On 1 April 2026 we entered into the second year of the £100 per head suckler cow scheme, and with that has come changes to the eligibility requirements to achieve the payment.
For mature suckler cows, the maximum calving interval has reduced from 415 days to 405 days, while for first calving heifers the maximum age at calving has moved from 34 months down to 32 months.
In practice, this means that a cow which calved on 1 April 2025, must calve again by 11 May 2026 to get a payment.
For heifers, any animals born before 1 August 2023 cannot receive a payment for age at first calving in the second year of the scheme.
The current plan is that this maximum age will drop to 30 months in the third year of the scheme, before reducing again to 29 months in the fourth year.
Over the same period the calving interval requirement for mature animals drops to 395 days in year three and to a maximum of 385 days after that.
Reports
For those suckler producers who have opted into the scheme, it is worth taking some time to assess how many animals met the conditions for payment in the first year, as well as the reasons why others missed out.
To do that, go to the DAERA website (daera-ni.gov.uk) and click on the link to the ‘Beef Sustainability Package’ on the home screen. The same sign-in details that are used to get onto NIFAIS will allow access to relevant data for your herd. Reports can be generated showing the date of last calving and the calving interval for each cow in the herd as well as the calving date and age at first calving for heifers.
Processed
For someone with 50 eligible calving events in the first year, they will receive a total payment of £5,000. It will probably take a few months for the money to be processed, so it might be mid-summer before it is issued. Part of that delay relates to normal rules around notification of births.
Farmers must tag an animal within 20 days of birth and notify the department within 27 days of birth, so it will be towards the end of April before the total number of eligible calving events in the first year of the scheme is finally determined.
There is also a requirement for a calf to have a known BVD status, so if a test result is yet to be uploaded onto NIFAIS, the calving event will be displayed as ineligible.
Five payments for fertile spring calvers
With the calving interval requirement reducing each scheme year, it will inevitably mean an increasing proportion of animals will miss out on payments . Even in the most fertile herds it is likely that up to 25% of the herd will not meet the 385-day target set for year four.
But in a spring herd there is an opportunity to compensate for that by having some cows getting the £100 payment five times across the four years.
To test that theory, take the example of a cow that calves on 5 April every year between 2025 and 2028 so has secured four £100 payments, but in the final year of the scheme the bull is put out a little earlier and this cow calves again on 30 March 2029.
In the final year, this animal has legitimately claimed the £100 payment on two occasions and a total of £500 across the four years of the scheme.

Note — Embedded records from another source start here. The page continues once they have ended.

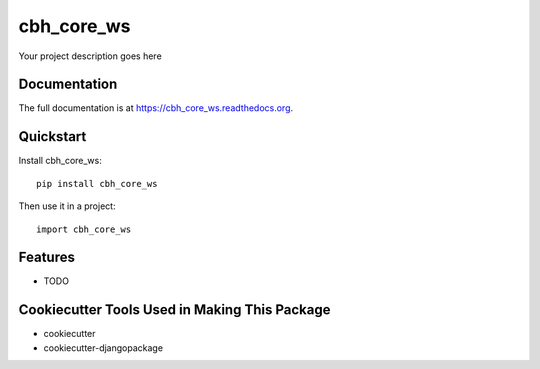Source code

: =============================
cbh_core_ws
=============================

.. image:: https://badge.fury.io/py/cbh_core_ws.png
    :target: https://badge.fury.io/py/cbh_core_ws

.. image:: https://travis-ci.org/strets123/cbh_core_ws.png?branch=master
    :target: https://travis-ci.org/strets123/cbh_core_ws

Your project description goes here

Documentation
-------------

The full documentation is at https://cbh_core_ws.readthedocs.org.

Quickstart
----------

Install cbh_core_ws::

    pip install cbh_core_ws

Then use it in a project::

    import cbh_core_ws

Features
--------

* TODO

Cookiecutter Tools Used in Making This Package
----------------------------------------------

*  cookiecutter
*  cookiecutter-djangopackage
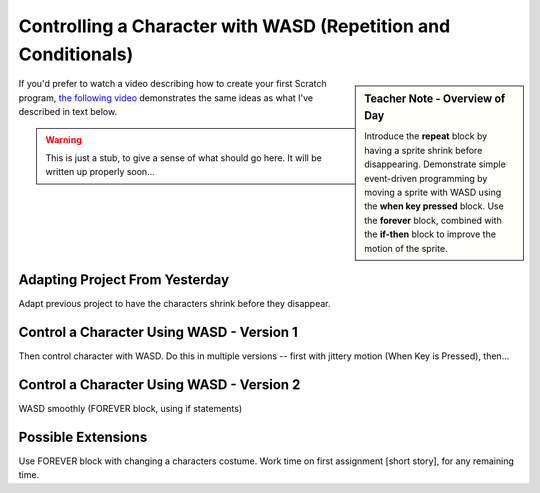 Controlling a Character with WASD (Repetition and Conditionals)
===============================================================

.. sidebar:: Teacher Note - Overview of Day

    Introduce the **repeat** block by having a sprite shrink before disappearing. Demonstrate simple event-driven programming by moving a sprite with WASD using the **when key pressed** block. Use the **forever** block, combined with the **if-then** block to improve the motion of the sprite.

If you'd prefer to watch a video describing how to create your first Scratch program, `the following video <https://www.youtube.com/watch?v=cvGC6Sr6rvU>`_ demonstrates the same ideas as what I've described in text below.

.. youtube:: cvGC6Sr6rvU
    :height: 315
    :width: 560
    :align: left
    :http: https

.. warning:: This is just a stub, to give a sense of what should go here. It will be written up properly soon...

Adapting Project From Yesterday
-------------------------------

Adapt previous project to have the characters shrink before they disappear. 


Control a Character Using WASD - Version 1
------------------------------------------

Then control character with WASD. Do this in multiple versions -- first with jittery motion (When Key is Pressed), then...


Control a Character Using WASD - Version 2
------------------------------------------
WASD smoothly (FOREVER block, using if statements)


Possible Extensions
-------------------

Use FOREVER block with changing a characters costume. Work time on first assignment [short story], for any remaining time.




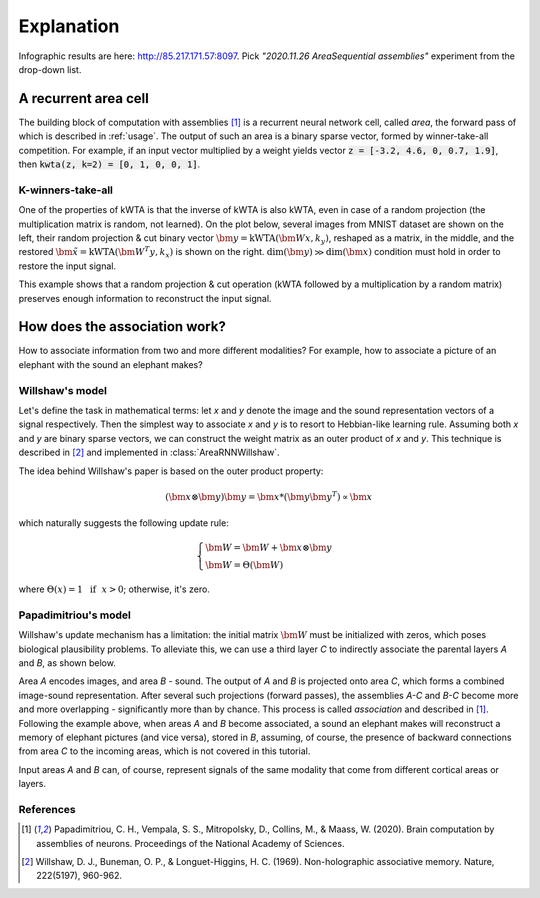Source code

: Explanation
===========

.. py:currentmodule:: nn

Infographic results are here: http://85.217.171.57:8097. Pick
*"2020.11.26 AreaSequential assemblies"* experiment from the drop-down list.

A recurrent area cell
*********************

.. image:: images/area.png
    :width: 300

The building block of computation with assemblies [1]_ is a recurrent neural
network cell, called *area*, the forward pass of which is described in
:ref:`usage`. The output of such an area is a binary sparse vector, formed by
winner-take-all competition. For example, if an input vector multiplied by a
weight yields vector :code:`z = [-3.2, 4.6, 0, 0.7, 1.9]`, then
:code:`kwta(z, k=2) = [0, 1, 0, 0, 1]`.

K-winners-take-all
------------------

One of the properties of kWTA is that the inverse of kWTA is also kWTA, even
in case of a random projection (the multiplication matrix is random, not
learned). On the plot below, several images from MNIST dataset are shown
on the left, their random projection & cut binary vector
:math:`\bm{y} = \text{kWTA}(\bm{Wx}, k_y)`, reshaped as a matrix, in the
middle, and the restored :math:`\tilde{\bm{x}} = \text{kWTA}(\bm{W^T y}, k_x)`
is shown on the right. :math:`\text{dim}(\bm{y}) \gg \text{dim}(\bm{x})`
condition must hold in order to restore the input signal.

.. image:: images/kwta_inverse.png
    :width: 300

This example shows that a random projection & cut operation (kWTA followed by
a multiplication by a random matrix) preserves enough information to
reconstruct the input signal.


How does the association work?
******************************

How to associate information from two and more different modalities? For example,
how to associate a picture of an elephant with the sound an elephant makes?

Willshaw's model
----------------

Let's define the task in mathematical terms: let `x` and `y` denote the image
and the sound representation vectors of a signal respectively. Then the
simplest way to associate `x` and `y` is to resort to Hebbian-like learning
rule. Assuming both `x` and `y` are binary sparse vectors, we can construct
the weight matrix as an outer product of `x` and `y`. This technique is
described in [2]_ and implemented in :class:`AreaRNNWillshaw`.

The idea behind Willshaw's paper is based on the outer product property:

.. math::
    (\bm{x} \otimes \bm{y}) \bm{y} = \bm{x} * (\bm{y}\bm{y^T}) \propto \bm{x}

which naturally suggests the following update rule:

.. math::
    \begin{cases}
    \bm{W} = \bm{W} + \bm{x} \otimes \bm{y} \\
    \bm{W} = \Theta(\bm{W})
    \end{cases}

where :math:`\Theta(x) = 1 ~~ \text{if} ~~ x > 0`; otherwise, it's zero.

Papadimitriou's model
---------------------

Willshaw's update mechanism has a limitation: the initial matrix :math:`\bm{W}`
must be initialized with zeros, which poses biological plausibility problems.
To alleviate this, we can use a third layer `C` to indirectly associate the
parental layers `A` and `B`, as shown below.

.. image:: images/area_sequence.png

Area `A` encodes images, and area `B` - sound. The output of `A` and `B` is
projected onto area `C`, which forms a combined image-sound representation.
After several such projections (forward passes), the assemblies `A-C` and `B-C`
become more and more overlapping - significantly more than by chance. This
process is called `association` and described in [1]_. Following the example above,
when areas `A` and `B` become associated, a sound an elephant makes will
reconstruct a memory of elephant pictures (and vice versa), stored in `B`,
assuming, of course, the presence of backward connections from area `C` to the
incoming areas, which is not covered in this tutorial.

Input areas `A` and `B` can, of course, represent signals of the same modality
that come from different cortical areas or layers.

References
----------

.. [1] Papadimitriou, C. H., Vempala, S. S., Mitropolsky, D., Collins, M., &
   Maass, W. (2020). Brain computation by assemblies of neurons. Proceedings of
   the National Academy of Sciences.

.. [2] Willshaw, D. J., Buneman, O. P., & Longuet-Higgins, H. C. (1969).
       Non-holographic associative memory. Nature, 222(5197), 960-962.
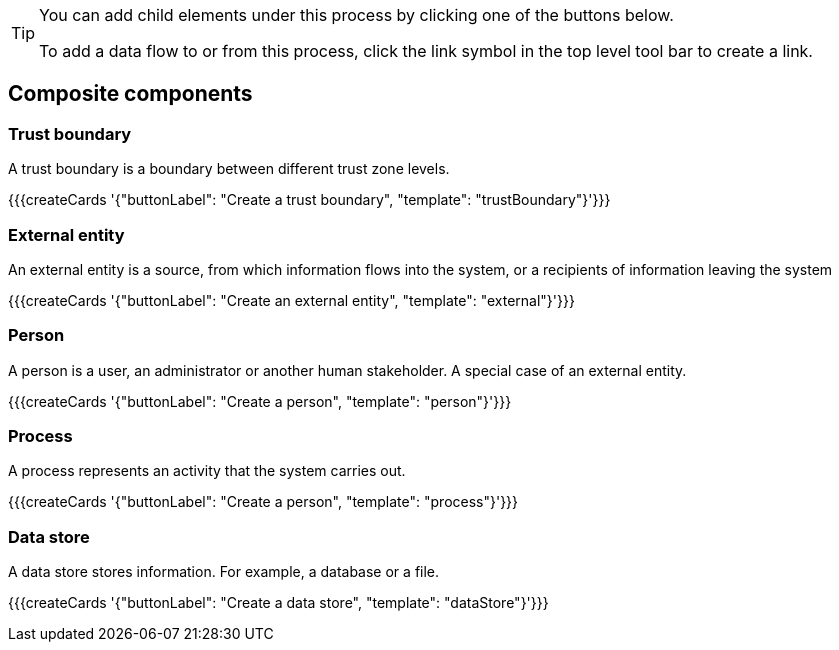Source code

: [TIP]
====
You can add child elements under this process by clicking one of the buttons below.

To add a data flow to or from this process, click the link symbol in the top level tool bar to create a link.
====

== Composite components

=== Trust boundary

A trust boundary is a boundary between different trust zone levels.

{{{createCards '{"buttonLabel": "Create a trust boundary", "template": "trustBoundary"}'}}}

=== External entity

An external entity is a source, from which information flows into the system, or a recipients of information leaving the system

{{{createCards '{"buttonLabel": "Create an external entity", "template": "external"}'}}}

=== Person

A person is a user, an administrator or another human stakeholder. A special case of an external entity.

{{{createCards '{"buttonLabel": "Create a person", "template": "person"}'}}}

=== Process

A process represents an activity that the system carries out.

{{{createCards '{"buttonLabel": "Create a person", "template": "process"}'}}}

=== Data store

A data store stores information. For example, a database or a file.

{{{createCards '{"buttonLabel": "Create a data store", "template": "dataStore"}'}}}

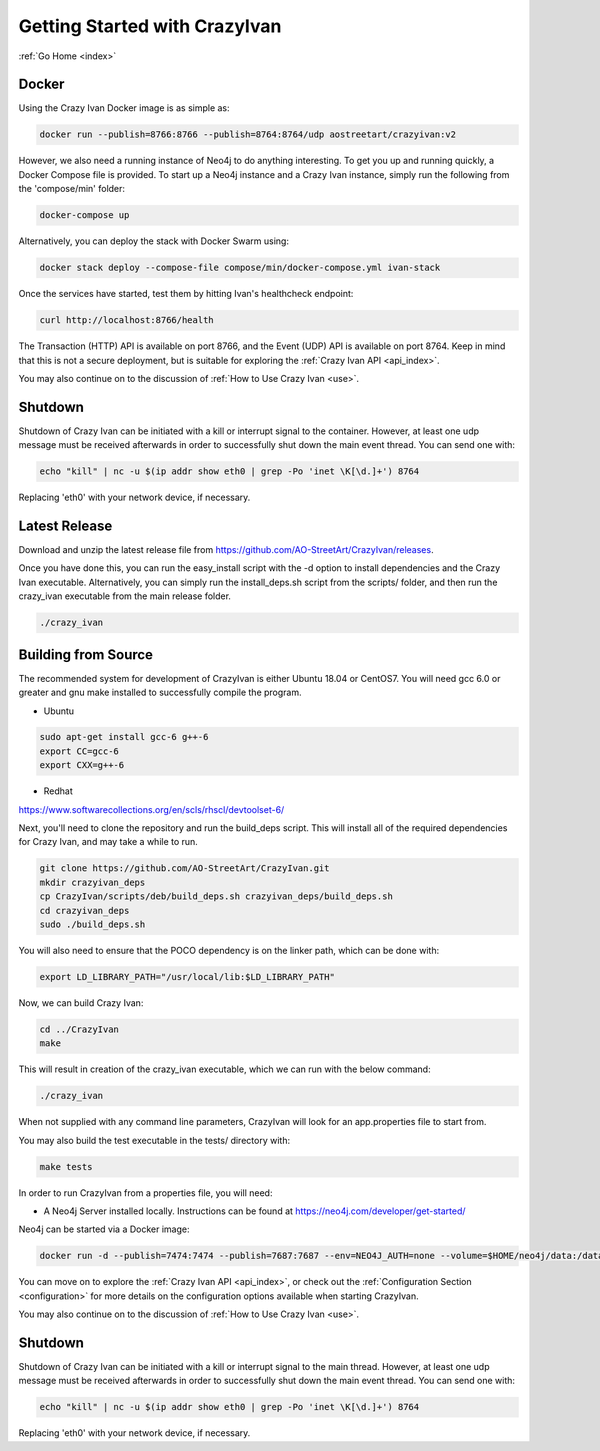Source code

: .. _quickstart:

Getting Started with CrazyIvan
==============================

:ref:`Go Home <index>`

Docker
------

Using the Crazy Ivan Docker image is as simple as:

.. code-block:: bash

   docker run --publish=8766:8766 --publish=8764:8764/udp aostreetart/crazyivan:v2

However, we also need a running instance of Neo4j to do anything interesting.  To
get you up and running quickly, a Docker Compose file is provided.  To start up
a Neo4j instance and a Crazy Ivan instance, simply run the following from the
'compose/min' folder:

.. code-block:: bash

   docker-compose up

Alternatively, you can deploy the stack with Docker Swarm using:

.. code-block:: bash

   docker stack deploy --compose-file compose/min/docker-compose.yml ivan-stack

Once the services have started, test them by hitting Ivan's healthcheck endpoint:

.. code-block:: bash

   curl http://localhost:8766/health

The Transaction (HTTP) API is available on port 8766, and the Event (UDP) API
is available on port 8764.  Keep in mind that this is not a secure deployment,
but is suitable for exploring the :ref:`Crazy Ivan API <api_index>`.

You may also continue on to the discussion of :ref:`How to Use Crazy Ivan <use>`.

Shutdown
--------
Shutdown of Crazy Ivan can be initiated with a kill or interrupt signal to the
container.  However, at least one udp message must be received afterwards in
order to successfully shut down the main event thread.  You can send one with:

.. code-block:: bash

   echo "kill" | nc -u $(ip addr show eth0 | grep -Po 'inet \K[\d.]+') 8764

Replacing 'eth0' with your network device, if necessary.

Latest Release
--------------

Download and unzip the latest release file from https://github.com/AO-StreetArt/CrazyIvan/releases.

Once you have done this, you can run the easy_install script with the -d option
to install dependencies and the Crazy Ivan executable.  Alternatively, you can
simply run the install_deps.sh script from the scripts/ folder, and then run
the crazy_ivan executable from the main release folder.

.. code-block:: bash

   ./crazy_ivan

Building from Source
--------------------

The recommended system for development of CrazyIvan is either
Ubuntu 18.04 or CentOS7.  You will need gcc 6.0 or greater and gnu make
installed to successfully compile the program.

* Ubuntu

.. code-block:: bash

   sudo apt-get install gcc-6 g++-6
   export CC=gcc-6
   export CXX=g++-6

* Redhat

https://www.softwarecollections.org/en/scls/rhscl/devtoolset-6/

Next, you'll need to clone the repository and run the build_deps script.
This will install all of the required dependencies for Crazy Ivan, and may take
a while to run.

.. code-block:: bash

   git clone https://github.com/AO-StreetArt/CrazyIvan.git
   mkdir crazyivan_deps
   cp CrazyIvan/scripts/deb/build_deps.sh crazyivan_deps/build_deps.sh
   cd crazyivan_deps
   sudo ./build_deps.sh

You will also need to ensure that the POCO dependency is on the linker path,
which can be done with:

.. code-block:: bash

   export LD_LIBRARY_PATH="/usr/local/lib:$LD_LIBRARY_PATH"

Now, we can build Crazy Ivan:

.. code-block:: bash

   cd ../CrazyIvan
   make

This will result in creation of the crazy_ivan executable, which we can run
with the below command:

.. code-block:: bash

   ./crazy_ivan

When not supplied with any command line parameters, CrazyIvan will look for an app.properties file to start from.

You may also build the test executable in the tests/ directory with:

.. code-block:: bash

   make tests

In order to run CrazyIvan from a properties file, you will need:

-  A Neo4j Server installed locally.  Instructions
   can be found at https://neo4j.com/developer/get-started/

Neo4j can be started via a Docker image:

.. code-block:: bash

   docker run -d --publish=7474:7474 --publish=7687:7687 --env=NEO4J_AUTH=none --volume=$HOME/neo4j/data:/data --name=database neo4j

You can move on to explore the :ref:`Crazy Ivan API <api_index>`, or
check out the :ref:`Configuration Section <configuration>` for more details
on the configuration options available when starting CrazyIvan.

You may also continue on to the discussion of :ref:`How to Use Crazy Ivan <use>`.

Shutdown
--------
Shutdown of Crazy Ivan can be initiated with a kill or interrupt signal to the
main thread.  However, at least one udp message must be received afterwards
in order to successfully shut down the main event thread.  You can send one with:

.. code-block:: bash

   echo "kill" | nc -u $(ip addr show eth0 | grep -Po 'inet \K[\d.]+') 8764

Replacing 'eth0' with your network device, if necessary.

In fact, the same could happen in any of the scheme years – an April calver could gain a bit of time and calve in March the following year, so gets the payment twice in that 12-month period.
This scenario only works out for spring calving herds – the same opportunity does not exist for autumn herds and they can only get a maximum of four payments for each individual cow.
Other conditions
As well as the maximum calving interval, there is also a minimum – any interval of 270 days or less is not eligible for payment.
Aborted or stillborn calving events are eligible if within the minimum and maximum calving interval for that particular scheme year, although calves must be tagged, BVD tested and registered on NIFAIS.
Also, just because an animal misses out in one year because of an extended calving interval, it does not affect eligibility in subsequent years.
Minimum and maximum age for heifers
As well as the maximum age for first calving of 32 months in the current year, there is also a minimum calving age, with heifers that are less than 21 months old not eligible for payment.
If a heifer misses out this year, the animal can still get the £100 payment in subsequent years as long as the conditions around calving interval are met.